The methods can be used for any combination of upper and lower column, and does not depend on the divisors of the base.

9. Long Multiplication

The long multiplication is here a sum of short multiplications, moved across to match the count of points remain constant. The product here is 12.86 × 5.73. The first step of the calculation is to write U = 12.86, into its tenth multiple. The place 12 is now 1.0 (one dozen zero), and 86 gives 7.2 (that is, seven dozen two). This writes eg 12.|86 into 1.0|7.2|, and there is never carry across the bars here.

The calculation then follows so to produce a term being the short multiplication of U or T, by successive digits of X, from right to left.

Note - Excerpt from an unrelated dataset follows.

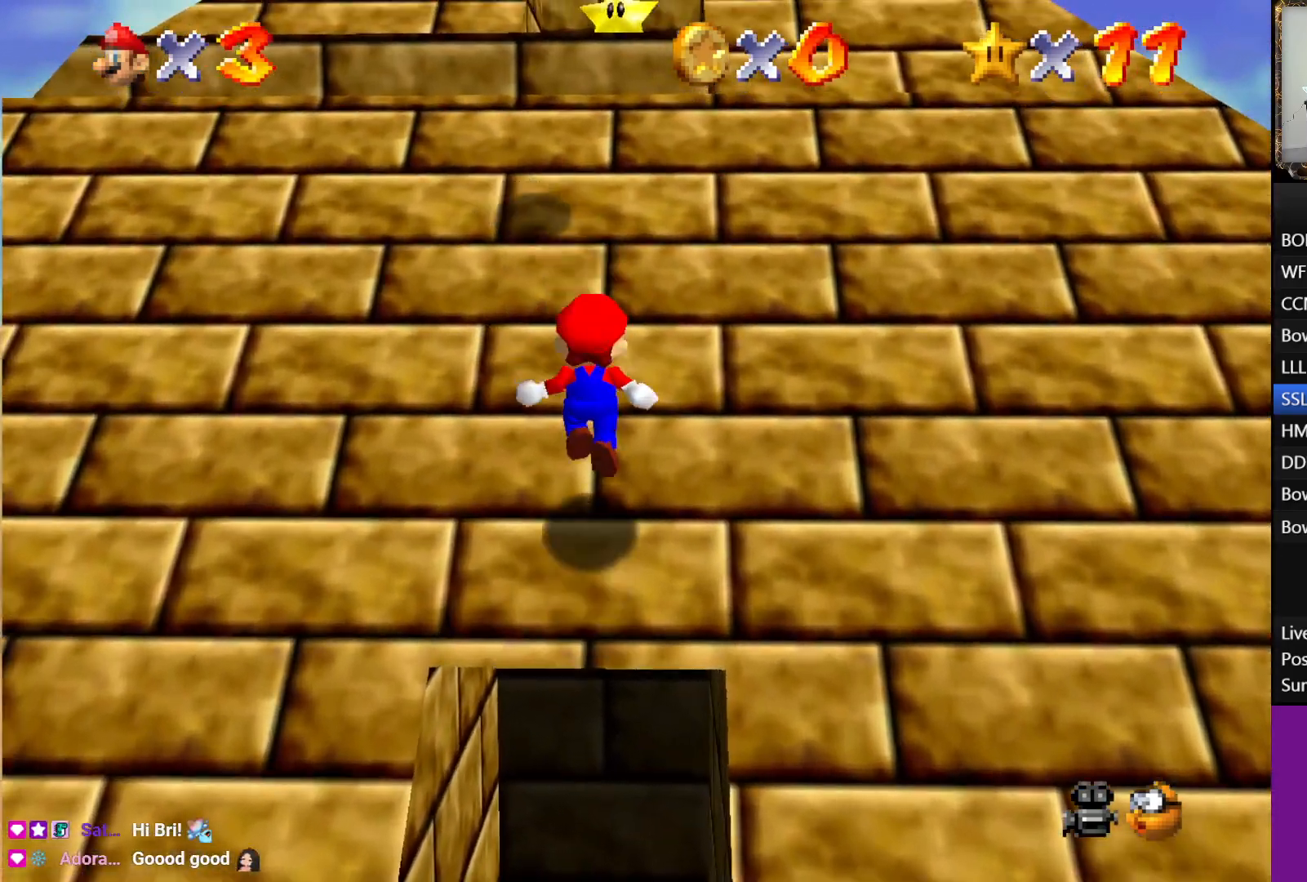
{"buttons": [], "left_stick": "up", "right_stick": "center", "events": [[67, "A", "down"], [267, "A", "up"]]}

The calculation has the unit digit of the product falling under the digit in the multiplier X.

Code: Select all

        1.07.20  T 
          12.86  U
           5.73  X
          38.18   ie 3 U
        7.50.20   ie 7 T
       63.70.--   ie 5 U
       71.38.38   the sum

10. Long Division

The method of long division is to subtract short multiples from the quotent, creating the dividend. When division is to produce a digit in the high digit, the high or T divisor is used. The low divisor produces a term which is the multiplier of the U divisor.

In the example below, we begin by subtracting a multiple of T from the quotient, and transfer the '1' to the dividend. This should leave a remainder less than T. Successive subtractions in this way give rise to successive digits of the dividend. The second try is a '2' in the units column, so 2U is subtracted from the running count.

Code: Select all

T 56.10 ----------    
U  5.73 ) 71.38.38
         -56.10       1 T
          11.26       2 U
          ----- vv
           4.02.38    bring down next pair
           3.88.80    8 T
             33.78    6 U
11. To Find a Square Root.

The method for finding a square root, is a kind of division, with no divisors, and a T and U dividend. The divisors change each line, being twice T followed by _._0, or twice U, followed by a single _.

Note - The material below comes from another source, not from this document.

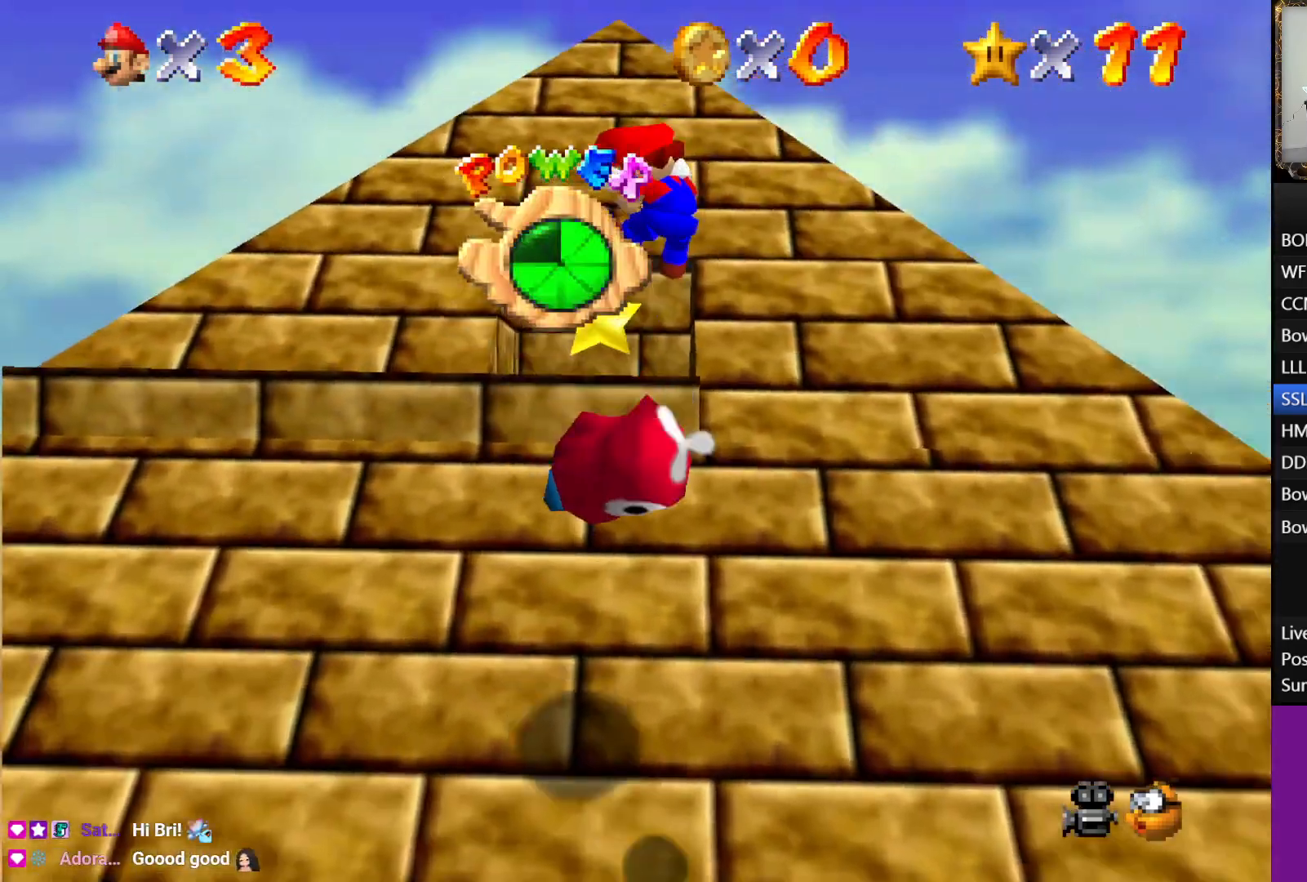
{"buttons": [], "left_stick": "up", "right_stick": "center", "events": []}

The theory is that suppose we find the square-root of A, and we have already subtracted a square of U from it, then the residue is then greater than 2Ud+d², since this will convert A=U²+2Ud + d² + r,

In the case of the units column, or low digit, U is a multiple of 10, and we seek to find some d to leave the result less than 2U+d. This is why the divisor is 2U _.

In the case of the high digit T, each time a twistaff is created in U, it is multiplied by 10 to the high position. We are then have T as a multiple of 10.00, and the divisor is 2T + 10×10×d, the trial digit is d, is written to the high digit of the unit dividend. The running divisor is 2T _._0, where these spaces is occupied by 10d expressed in dozens.

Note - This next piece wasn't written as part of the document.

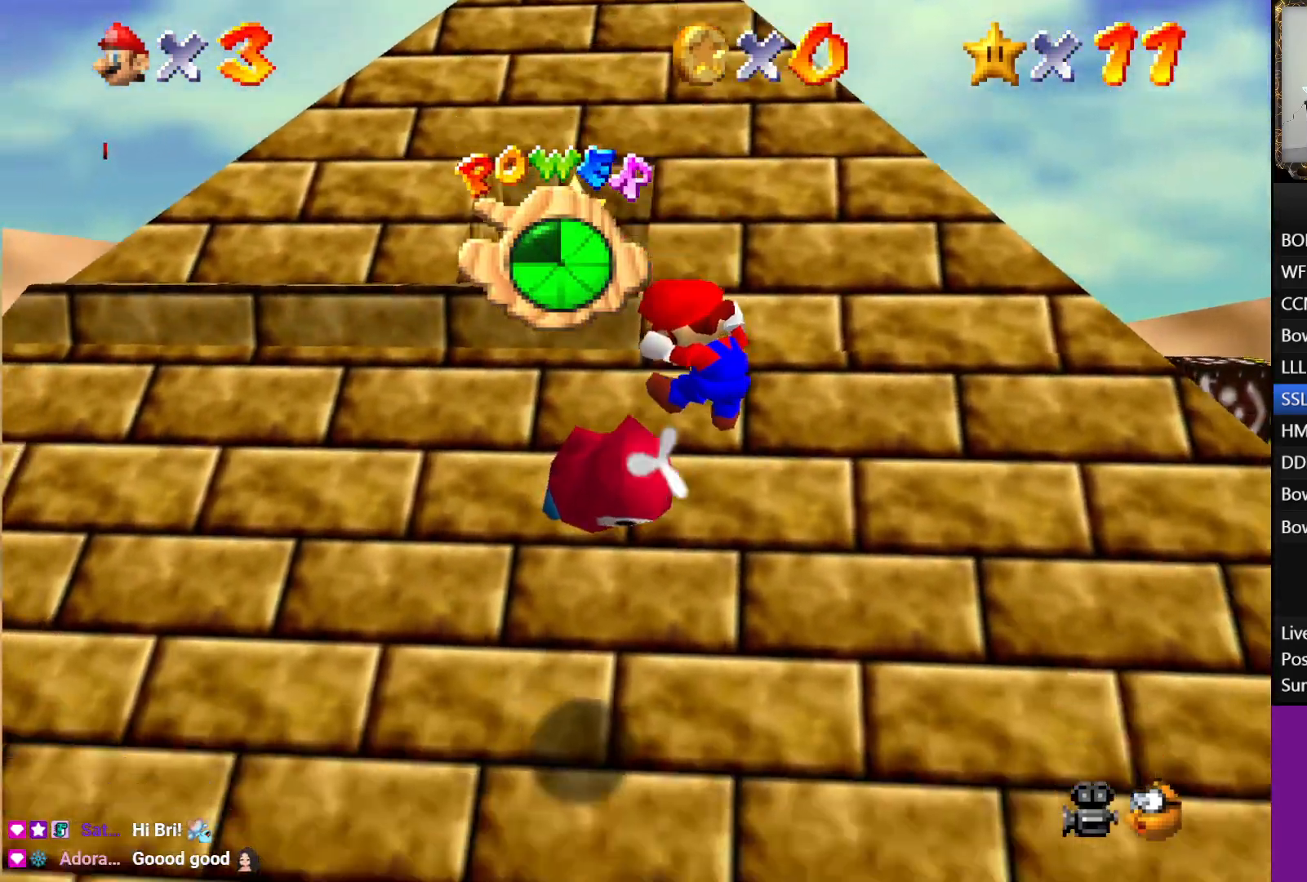
{"buttons": [], "left_stick": "center", "right_stick": "center", "events": [[67, "left_stick", "center"]]}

The square root is the Unit dividend.

Code: Select all

     T   2  V 1  4
     U    34   16
     R   9 85.10 16
   _._0  7 60          4 × 3.40 is too big
    6_   2.16          divisor is twice 3_
         ----          trial digit is 4 U_
            9.10,16    bring down 4 digits,
   5.8_._0             At this point, U 34 becomes T 2.V
            5.80.V0    divisor is twice 2.V_._0.
           --------    trial digit is 1 T
   68.2_    3.49.36    divisor is 2U of 34.1_
           --------    trial digit is 6 U
       If more digits needed the 16 U becomes 1.4 in T.

Obsessive poster
Obsessive poster
Joined: Sep 10 2011, 11:27 PM

Jan 18 2015, 04:08 PM #6

wendy.krieger @ Jan 14 2015, 10:57 AM wrote: For doing calculations, it is best to leave a space or point to the left of a tens column, such to mind the dozen-carry.
This presumes decimal is the favored base, and dozenal is the afterthought that should be marked with a guide. As dozenalists, we might prefer assuming dozenal base for most computations, and want to look at a switch to a decimal column as being a "downgrade" that should be marked.
As of 1202/03/01[z]=2018/03/01[d] I use:
ten,eleven = ↊↋, ᘔƐ, ӾƐ, XE or AB.
Base-neutral base annotations
Systematic Dozenal Nomenclature
Primel Metrology
Western encoding (not by choice)
Greasemonkey + Mathjax + PrimelDozenator
(Links to these and other useful topics are in my index post;
click on my user name and go to my "Website" link)

Dozens Demigod
Dozens Demigod
Joined: Apr 11 2006, 12:29 PM

Jul 7 2017, 12:23 PM #7

Let's hear about twelfty here, Wendy. You've explained it here and there and it ought to be gathered here so we can read about it in one place. Treisaran had done some work on it.